Facebook domain type-in hack

2009/07/24

You know the drill: open browser, new tab, type ‘www.facebook.com’ and in moment you can see who of your online buddies is up to something interesting. This is exactly what I did. Only I did not end up in well known Facebook page, but on something really fishy:

Picture 3

This is definitely NOT facebook. How come I ended up on ‘quiz.us’ site when I typed in http://www.facebook.com. Or did I ? Let’s do it again:

Picture 2

Do you see the problem ? It is the URL. Unlike real http://www.facebook.com, it is http://www.facebok.com. Easy to overlook. Modern browsers make our life easier by suggesting domain named. And ‘facebok’ comes in alphabet before ‘facebook’. Which is more than enough to catch many lazy users, like myself.
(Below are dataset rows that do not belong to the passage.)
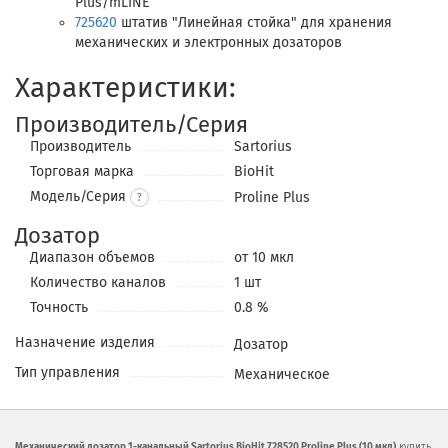
Plus/mLINE
725620
штатив "Линейная стойка" для хранения
механических и электронных дозаторов
Характеристики:
Производитель/Серия
Производитель
Sartorius
Торговая марка
BioHit
Модель/Серия
Proline Plus
?
Дозатор
Диапазон объемов
от 10 мкл
Количество каналов
1 шт
Точность
0.8 %
Назначение изделия
Дозатор
Тип управления
Механическое
Механический дозатор 1-канальный Sartorius BioHit 728520 Proline Plus (10 мкл)
купить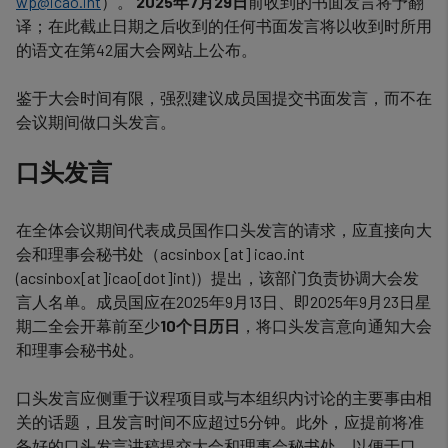
wp@icao.int
）。
2025年7月29日
前收到的书面发言将予翻
译；在此截止日期之后收到的任何书面发言将以收到时所用
的语文在第42届大会网站上公布。
鉴于大会时间有限，强烈建议成员国提交书面发言，而不在
会议期间做口头发言。
口头发言
在全体会议期间代表成员国作口头发言的请求，应直接向大
会和理事会秘书处（
acsinbox
[at]
icao.int
(acsinbox[at]icao[dot]int)
）提出，该部门负责协调大会发
言人名单。成员国应在2025年9月13日、即2025年9月23日星
期二全会开幕前至少
10个日历日
，将口头发言意向通知大会
和理事会秘书处。
口头发言应侧重于议程项目或与本组织内讨论的主要事由相
关的话题，且发言时间不应超过5分钟。此外，应提前将准
备好的口头发言讲稿提交大会和理事会秘书处，以便于口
These guys – quiz.us – were obviously not Facebook related and judging by their pages behaviour, their were up to no good.

After clicking on ‘Skip this offer’ it opened up another window, did several redirects and reloads.

Picture 4

The new window tried really hard not to allowed to be closed easily. Annoying pop-ups, deliberate language to confuse OK and Cancel, more pop-ups.

Picture 7

Picture 5

The “company” is registered in Florida, US, as the Who Is told, it is Named “Moniker Online Services” with technical contact ‘Moniker Privacy Services’. Not sure what they really are, but certainly what their pages tries to achieve is a disservice to anybody’s privacy.

Lesson learned: use trusted bookmarks, do not click on combo box suggestions.

At least not until there are so many kinds of filthy internet vermin around. Facebook atracts so many new users that are not very experienced in dirty tricks the spammers, phishers and hackers use. Spread the word and help your friends to avoid pages and companies in business of phishing and deception.